Frontex estimates that the smugglers on the two large cargo ships that arrived in Italy last week cleared more than $3 million after the price of the aging vessel was subtracted.
Like any service for hire, it is extremely important for the traffickers to provide a reputable service, criminal as it is. Yazbek describes the organizational chart as one in which those who own the ships hire brokers to bring in business, working on commission. The brokers then scout out potential “crew members” who can earn substantial discounts for working the journey. “Competition is there, of course, but I think there is enough business for everyone as long as the demand is there,” he says. “If something happens with the ship, the smuggler will lose his reputation in this field. It’s funny, I know, but it’s true and that reputation is why I chose the smuggler that I dealt with.”

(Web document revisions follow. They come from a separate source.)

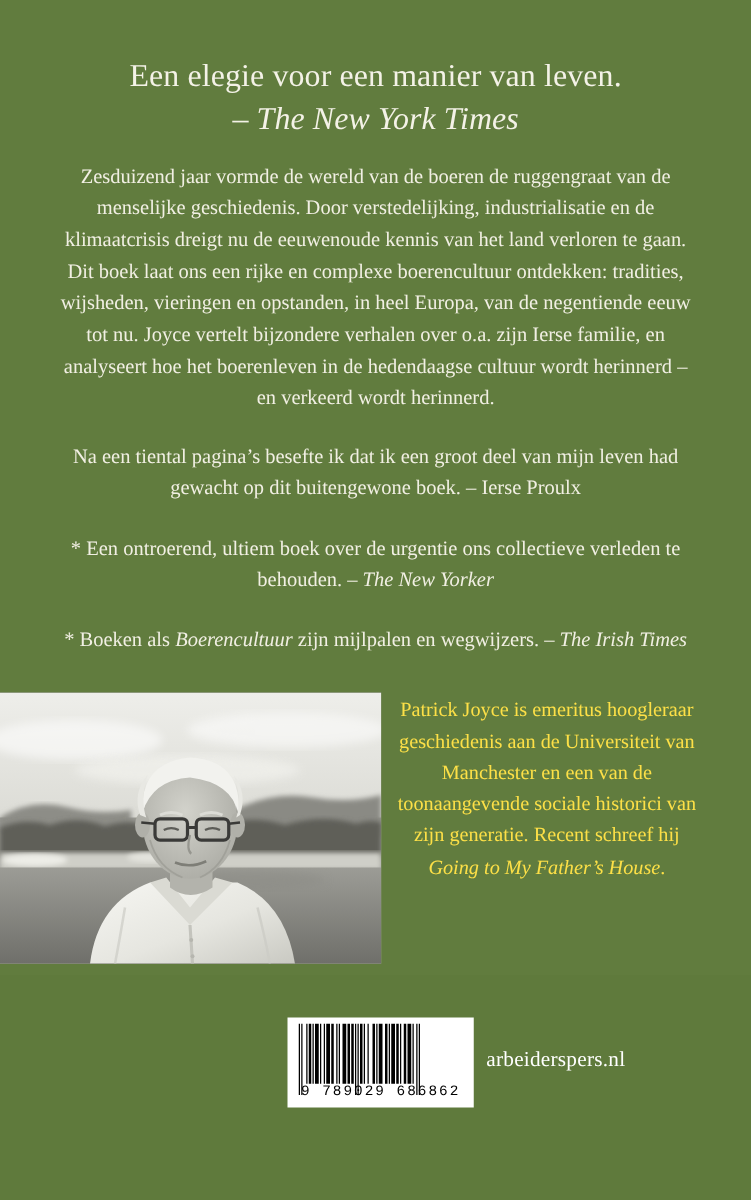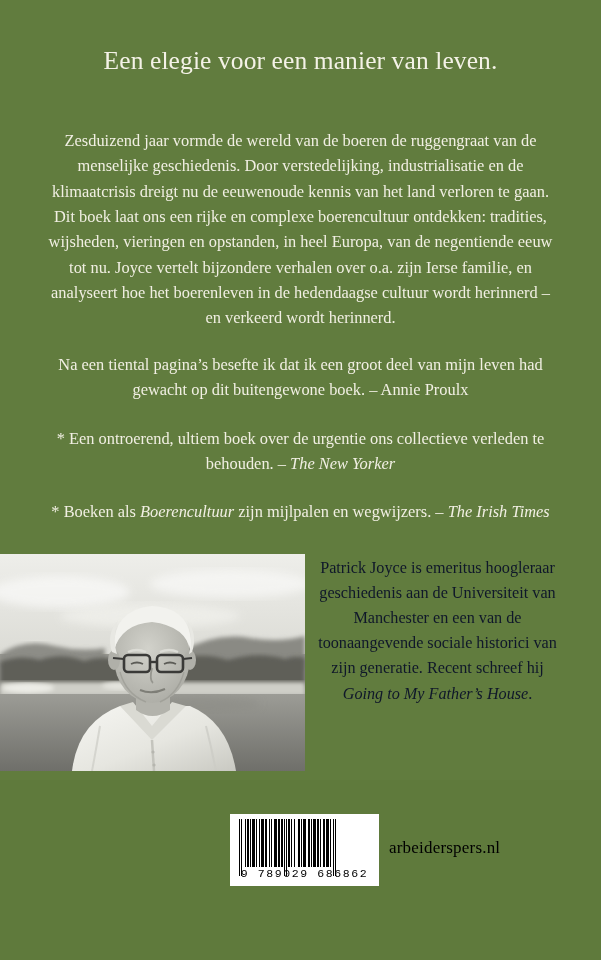--- a/index.html
+++ b/index.html
@@ -82,21 +82,21 @@
 
   
   .bio {
     position: absolute;
     left: 318px;
     top: 556px;
     width: 239px;
     text-align: center;
     font-size: 16.2px;
     line-height: 1.55;
-    color: #0f172a;
+    color: #fde047;
   }
   .bio i { font-style: italic; }
 
   
   .barcode {
     position: absolute;
     left: 230px;
     top: 814px;
     width: 149px;
     height: 72px;
@@ -131,37 +131,38 @@
     letter-spacing: 1.6px;
     white-space: nowrap;
   }
 
   
   .publisher-url {
     position: absolute;
     left: 389px;
     top: 838px;
     font-size: 17px;
-    color: #000000;
+    color: #ffffff;
     letter-spacing: 0.2px;
   }
 </style>
 </head>
 <body>
 
 <div class="cover">
 
   <div class="headline">
     <span>Een elegie voor een manier van leven.</span>
+    <span class="src">– The New York Times</span>
   </div>
 
   <div class="blurb">Zesduizend jaar vormde de wereld van de boeren de ruggengraat van de menselijke geschiedenis. Door verstedelijking, industrialisatie en de klimaatcrisis dreigt nu de eeuwenoude kennis van het land verloren te gaan. Dit boek laat ons een rijke en complexe boerencultuur ontdekken: tradities, wijsheden, vieringen en opstanden, in heel Europa, van de negentiende eeuw tot nu. Joyce vertelt bijzondere verhalen over o.a. zijn Ierse familie, en analyseert hoe het boerenleven in de hedendaagse cultuur wordt herinnerd – en verkeerd wordt herinnerd.</div>
 
   <div class="quotes">
-    <p class="quote"><span>Na een tiental pagina’s besefte ik dat ik een groot deel van mijn leven had gewacht op dit buitengewone boek. – Annie Proulx</span></p>
+    <p class="quote"><span>Na een tiental pagina’s besefte ik dat ik een groot deel van mijn leven had gewacht op dit buitengewone boek. – Ierse Proulx</span></p>
     <p class="quote"><span>*</span> <span>Een ontroerend, ultiem boek over de urgentie ons collectieve verleden te behouden. – </span><i>The New Yorker</i></p>
     <p class="quote"><span>*</span> <span>Boeken als </span><i>Boerencultuur</i><span> zijn mijlpalen en wegwijzers. – </span><i>The Irish Times</i></p>
   </div>
 
   <div class="author-photo">
     <svg viewBox="0 0 305 217" preserveAspectRatio="xMidYMid slice">
       <defs>
         <linearGradient id="sky" x1="0" y1="0" x2="0" y2="1">
           <stop offset="0%" stop-color="#eeeeea"></stop>
           <stop offset="100%" stop-color="#dcdcd6"></stop>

As Europe grapples with the influx of refugees, now considered the greatest refugee crisis since World War II, many politicians in Italy and other countries have expressed concern that these refugee boats could be infiltrated by terrorists. But many who arrive in Italy say that the refugees form an intimate community and that it would be easy to spot someone who was capitalizing on the situation to bring terror to Europe rather than escaping the terror in Syria.
Alaa Slaipe, 26, a hairdresser who arrived in Sicily in December, told The Daily Beast that the bonds formed from taking such risks together were unbreakable. “A month ago I didn’t know any of these people,” he said. “Now they are not just my friends, they are my brothers.”

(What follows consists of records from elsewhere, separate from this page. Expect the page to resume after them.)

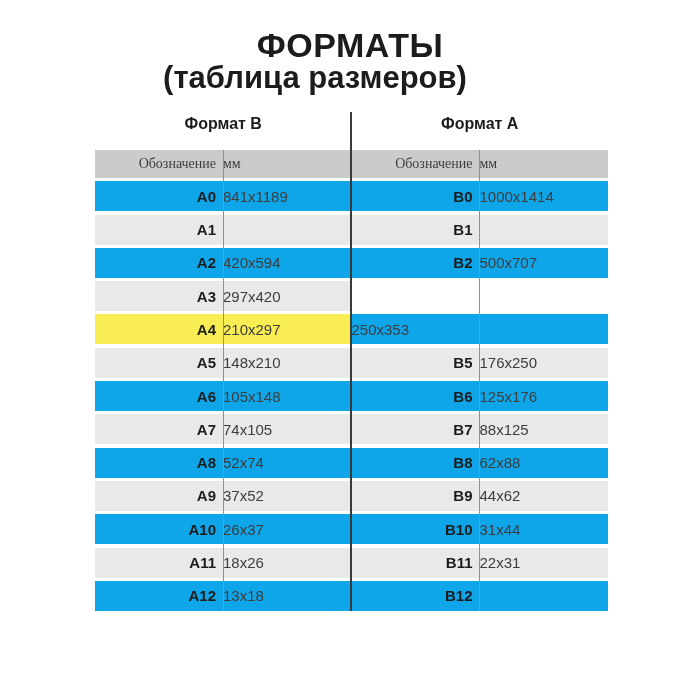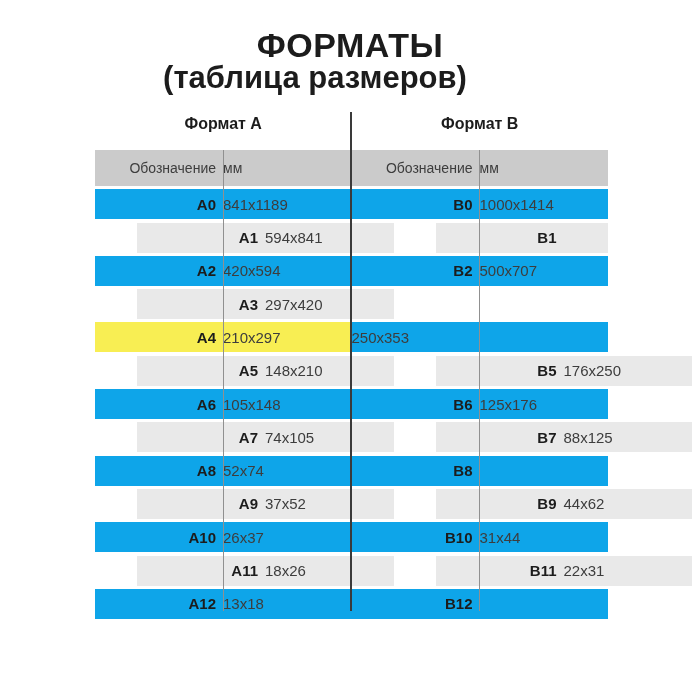--- a/index.html
+++ b/index.html
@@ -18,23 +18,23 @@
   .section-titles{
     position:absolute;top:115px;left:95px;width:513px;display:flex;
   }
   .section-titles .sec{
     flex:1;text-align:center;font-size:16px;font-weight:700;color:var(--text_primary,#1c1c1c);
   }
   .table{
     position:absolute;top:150px;left:95px;width:513px;
   }
   .row{display:flex;height:30px;margin-bottom:3.3px;}
-  .row.head{height:36px;}
+  .row.head{height:28px;font-family:Liberation Serif, serif;}
   .half{display:flex;width:256.5px;background:#0ea5e9;}
-  .half.alt{background:var(--row_alt_bg,#e9e9e9);margin-left:42px;}
+  .half.alt{background:var(--row_alt_bg,#e9e9e9);}
   .half.hl{background:var(--highlight_bg,#f8ee53);}
   .half.headbg{background:var(--header_bg,#cbcbcb);}
   .cell{display:flex;align-items:center;}
   .cell.desig{
     width:128px;justify-content:flex-end;padding-right:7px;box-sizing:border-box;
     font-size:15px;font-weight:700;color:var(--text_primary,#1c1c1c);
   }
   .cell.mm{
     width:128.5px;justify-content:flex-start;box-sizing:border-box;
     font-size:15px;font-weight:400;color:var(--text_secondary,#3d3d3d);
@@ -45,22 +45,22 @@
   .vline.col-b{left:384px;top:0;width:1px;height:461px;background:var(--divider_light,#909090);}
   .vline.center{left:255px;top:-38px;width:2px;height:499px;background:var(--divider_dark,#3a3a3a);}
 </style>
 </head>
 <body style="--header_bg: #cbcbcb; --row_alt_bg: #e9e9e9; --highlight_bg: #f8ee53; --divider_dark: #3a3a3a; --divider_light: #909090; --text_primary: #1c1c1c; --text_secondary: #3d3d3d;">
 
 <div class="title">ФОРМАТЫ</div>
 <div class="subtitle">(таблица размеров)</div>
 
 <div class="section-titles">
+  <div class="sec">Формат В</div>
   <div class="sec">Формат А</div>
-  <div class="sec">Формат В</div>
 </div>
 
 <div class="table">
   <div class="row head">
     <div class="half headbg">
       <div class="cell desig">Обозначение</div>
       <div class="cell mm">мм</div>
     </div>
     <div class="half headbg">
       <div class="cell desig">Обозначение</div>
@@ -75,21 +75,20 @@
           <div class="cell mm">841x1189</div>
         </div>
         <div class="half">
           <div class="cell desig">B0</div>
           <div class="cell mm">1000x1414</div>
         </div>
       </div>
       <div class="row">
         <div class="half alt">
           <div class="cell desig">A1</div>
-          <div class="cell mm">594x841</div>
         </div>
         <div class="half alt">
           <div class="cell desig">B1</div>
         </div>
       </div>
       <div class="row">
         <div class="half">
           <div class="cell desig">A2</div>
           <div class="cell mm">420x594</div>
         </div>
@@ -143,20 +142,21 @@
           <div class="cell mm">88x125</div>
         </div>
       </div>
       <div class="row">
         <div class="half">
           <div class="cell desig">A8</div>
           <div class="cell mm">52x74</div>
         </div>
         <div class="half">
           <div class="cell desig">B8</div>
+          <div class="cell mm">62x88</div>
         </div>
       </div>
       <div class="row">
         <div class="half alt">
           <div class="cell desig">A9</div>
           <div class="cell mm">37x52</div>
         </div>
         <div class="half alt">
           <div class="cell desig">B9</div>
           <div class="cell mm">44x62</div>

Still, the security on the vessels—big or small—is nonexistent. Yazbek says no one takes names, and no one checks for weapons or other contraband. “They didn’t check us for guns but I’m sure no guns were on the boat,” he says. “At the same time anyone could carry anything—even drugs—easily.”
In 2014, 170,000 people came to Italy from places like Eritrea and Syria. An additonal 30,000 made it to Europe by other routes including commercial flights and dangerous overland passages.
Yazbek and the others who make it safely feel they are victims of war, not victims of the traffickers who exploit their desperation. “I understand that European and modern culture and the whole secular system feels in danger because of the Islamic extending, and it’s a serious matter, but I think the international community has to be responsible,” he says. “I understand that this is human trafficking, but I know that my people have no other option.”